Марию не то чтобы пугало предстоящее знакомство с иноземными алхимиками, однако чувства, владевшие девушкой, были далеки от безмятежного принятия происходящего как простой забавы. Особое дарование, с раннего детства тщательно скрываемое от посторонних глаз, позволяло ей чувствовать и видеть то, что другим было недоступно. На душе у девушки было неспокойно. Сердце необъяснимо ныло и томилось, чувствуя смутную угрозу.
– Мне что-то не по себе, государь! – тихо шепнула она на ухо Михаилу.
Царь улыбнулся и положил свою теплую ладонь на руки Марии, нервно сложенные замком у ее груди.
– Что с тобой? Все хорошо, милая?
– Не знаю, Миша! Не нравится мне это!
– А мне, напротив, занятно! Давай поглядим?
Михаил бросил вопросительный взгляд на Салтыкова.
– Ну, братеник[34], где же твои чародеи?
– Здесь, государь!
Мишка сделал успокоительный жест и, косолапя, подошел к открытому шкафу, заставленному стеклянными банками, глиняными горшками и деревянными коробами со всевозможными лечебными снадобьями.

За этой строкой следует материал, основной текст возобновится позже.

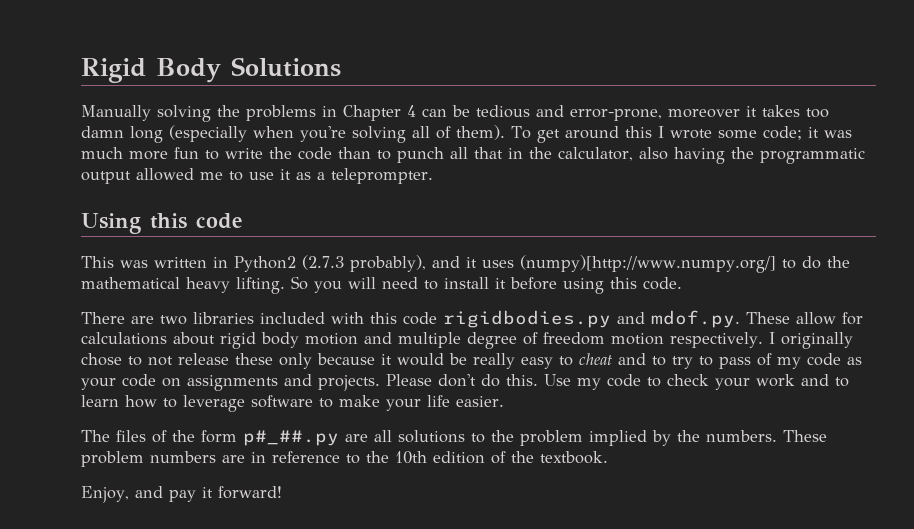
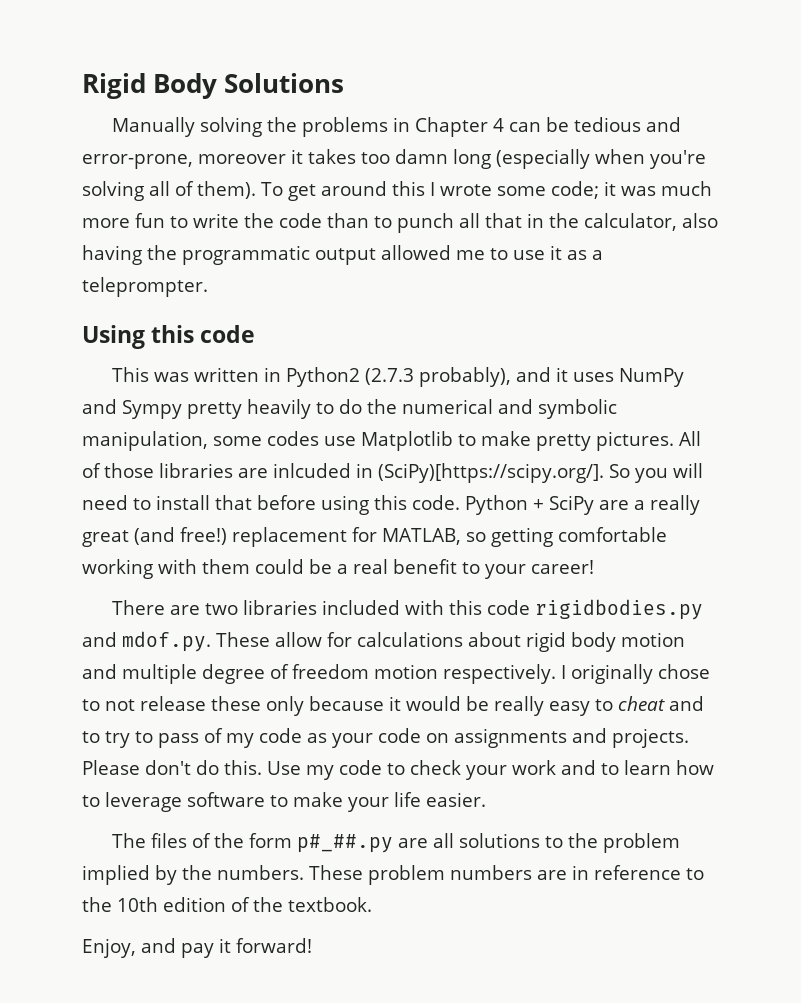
[520,255,850,273] [81,277,285,294] (numpy)[http://www.numpy.org/] to do the mathematical heavy lifting. -> [618,368,684,387] [82,399,617,419] [82,431,701,451] [82,463,604,483] NumPy and Sympy pretty heavily to do the numerical and symbolic manipulation, some codes use Matplotlib to make pretty pictures. All of those libraries are inlcuded in (SciPy)[https://scipy.org/].
[495,278,506,289] it -> [215,495,252,510] that
(682, 283) none -> [465,495,700,515] [82,527,667,547] [82,559,594,579] Python + SciPy are a really great (and free!) replacement for MATLAB, so getting comfortable working with them could be a real benefit to your career!

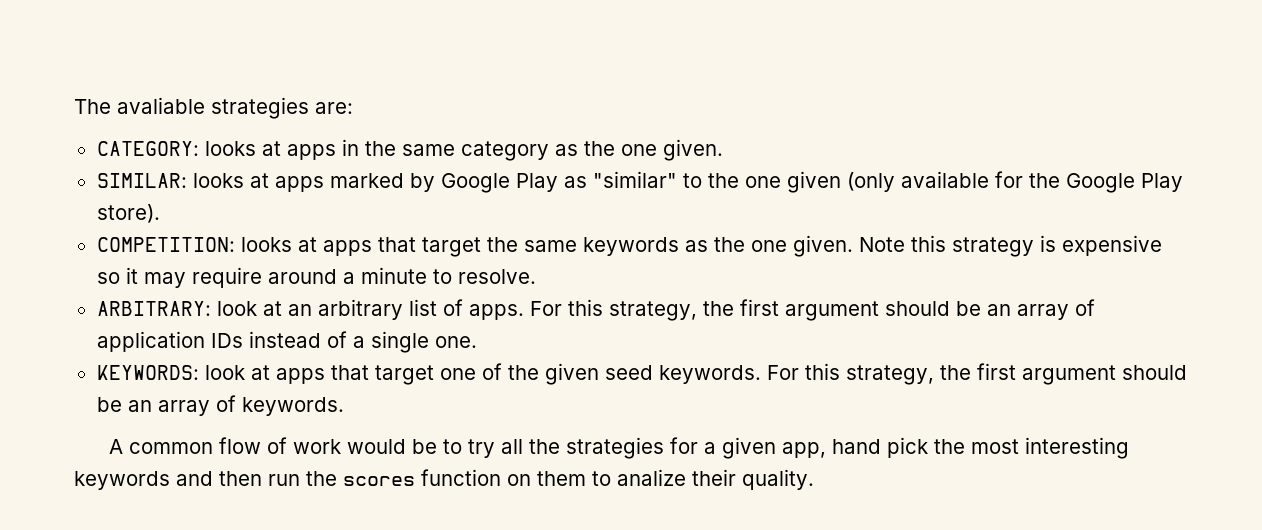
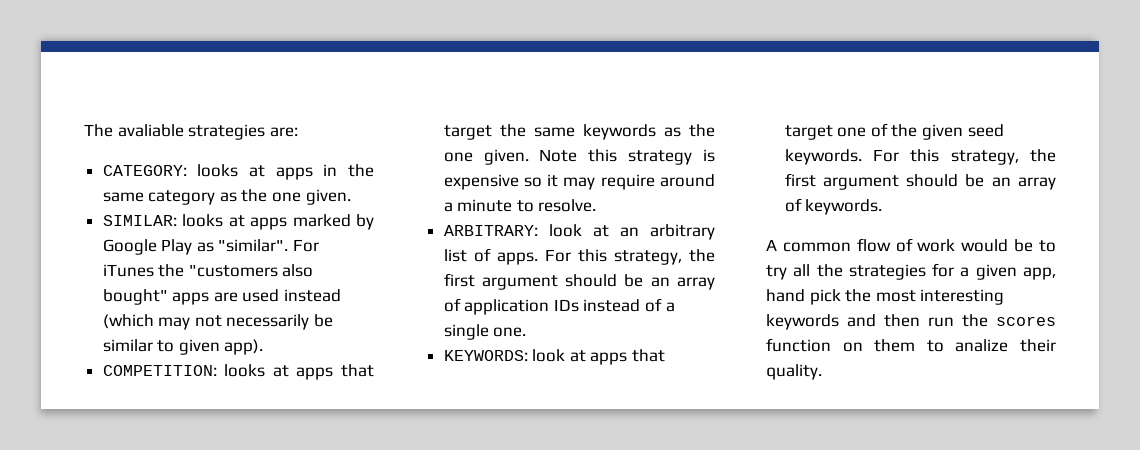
[592,171,1183,193] [96,204,160,223] "similar" to the one given (only available for the Google Play store). -> [218,239,320,252] [102,264,314,277] [102,289,342,305] [102,314,334,330] [102,339,264,355] "similar". For iTunes the "customers also bought" apps are used instead (which may not necessarily be similar to given app).

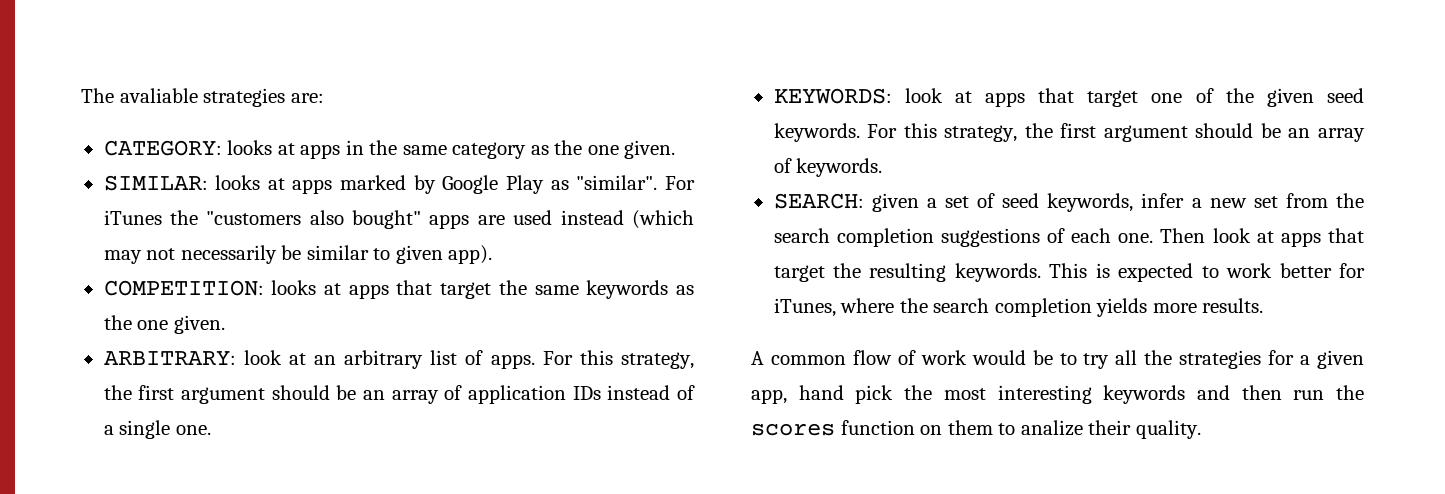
[539,149,715,165] [443,174,715,190] [443,199,597,212] Note this strategy is expensive so it may require around a minute to resolve. -> (225, 324) none
(883, 207) none -> [773,193,1365,212] [773,228,1364,247] [773,263,1365,282] [773,298,1264,317] // SEARCH: given a set of seed keywords, infer a new set from the search completion suggestions of each one. Then look at apps that target the resulting keywords. This is expected to work better for iTunes, where the search completion yields more results.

Еще раз обернувшись и мило улыбнувшись государю и его невесте, он натужно уперся плечом в стенку шкафа. Шкаф скрипнул и, дребезжа, сдвинулся с места, обнажив за собой зияющую пустоту потайного хода.
– Государь ждет! – напыщенно, как заправский дворецкий, произнес судья, дважды стукнув об пол своей позолоченной тростью с рубиновым набалдашником.
В комнату вошли два иноземца, одетых в скромную пуританскую одежду. На каждом был черный дублет, отороченный по швам белым галуном, бриджи и плащ из черного сукна, серые шерстяные чулки и черная войлочная шляпа с высокой тульей и широкими полями. Единственное отличие заключалось в том, что молодой носил белый отложной воротник и черные кожаные башмаки, а старший короткие серые сапоги с отворотами.
– Аглицкие мастера Дий и Келий, – широким жестом представил их Салтыков.
Оба алхимика, прижимая шляпы к груди, дружно склонили свои головы перед государем. Такая сдержанная пуританская благопристойность никоем образом не соответствовала этикету, принятому при царском дворе. Михаил нахмурился, сердито забарабанив пальцами по краю стола. Сообразив, что сильно недоработали с приличиями, Ди, а за ним Келли с грохотом повалились на колени, приложившись лбами к крашеным доскам пола.
– Государь, – произнес Ди, не отрывая взгляда от пола, – мы скромные адепты-философы, объятые благоговейным трепетом, уповаем на вашу милостивую благосклонность и покровительство! Известие, принесенное нам его светлостью, милордом Михаилом Салтыковым, родило в нас великую в том веру! Отныне мы будем связывать свои надежды только с вашей прекрасной, щедро одаренной всеми достоинствами августейшей особой…
Речистый Ди, глотнул воздуха и собирался продолжить, но Михаил любезно улыбнулся и прервал его властным жестом.
– Слишком много слов! Видимо, мой брат не предупредил, что искательство и мед хвалебный меня не трогают! Не стоит лицемерить и понапрасну источать незаслуженный фимиам. Салтыков обещал зрелище. Сказывал, будто можете превращать металл в золото? Помню, был у царя Бориса любимый чернокнижник, Михалка Молчанов, тоже горы золотые обещал, а потом предался Самозванцу и всю семью царскую убил.
– Что же с ним стало? – осторожно спросил женоподобный магистр Келли.
Царь скривил рот в усмешке.
– К общему удовольствию, зарезал его во время Московского восстания воевода Григорий Образцов! И никакое золото, ежели таковое имелось, ему не помогло!
– Искусство Великого делания не ограничивается одной лишь тетрасоматой[35], государь! – досадливо поморщился Ди, почувствовав в словах царя скрытую угрозу.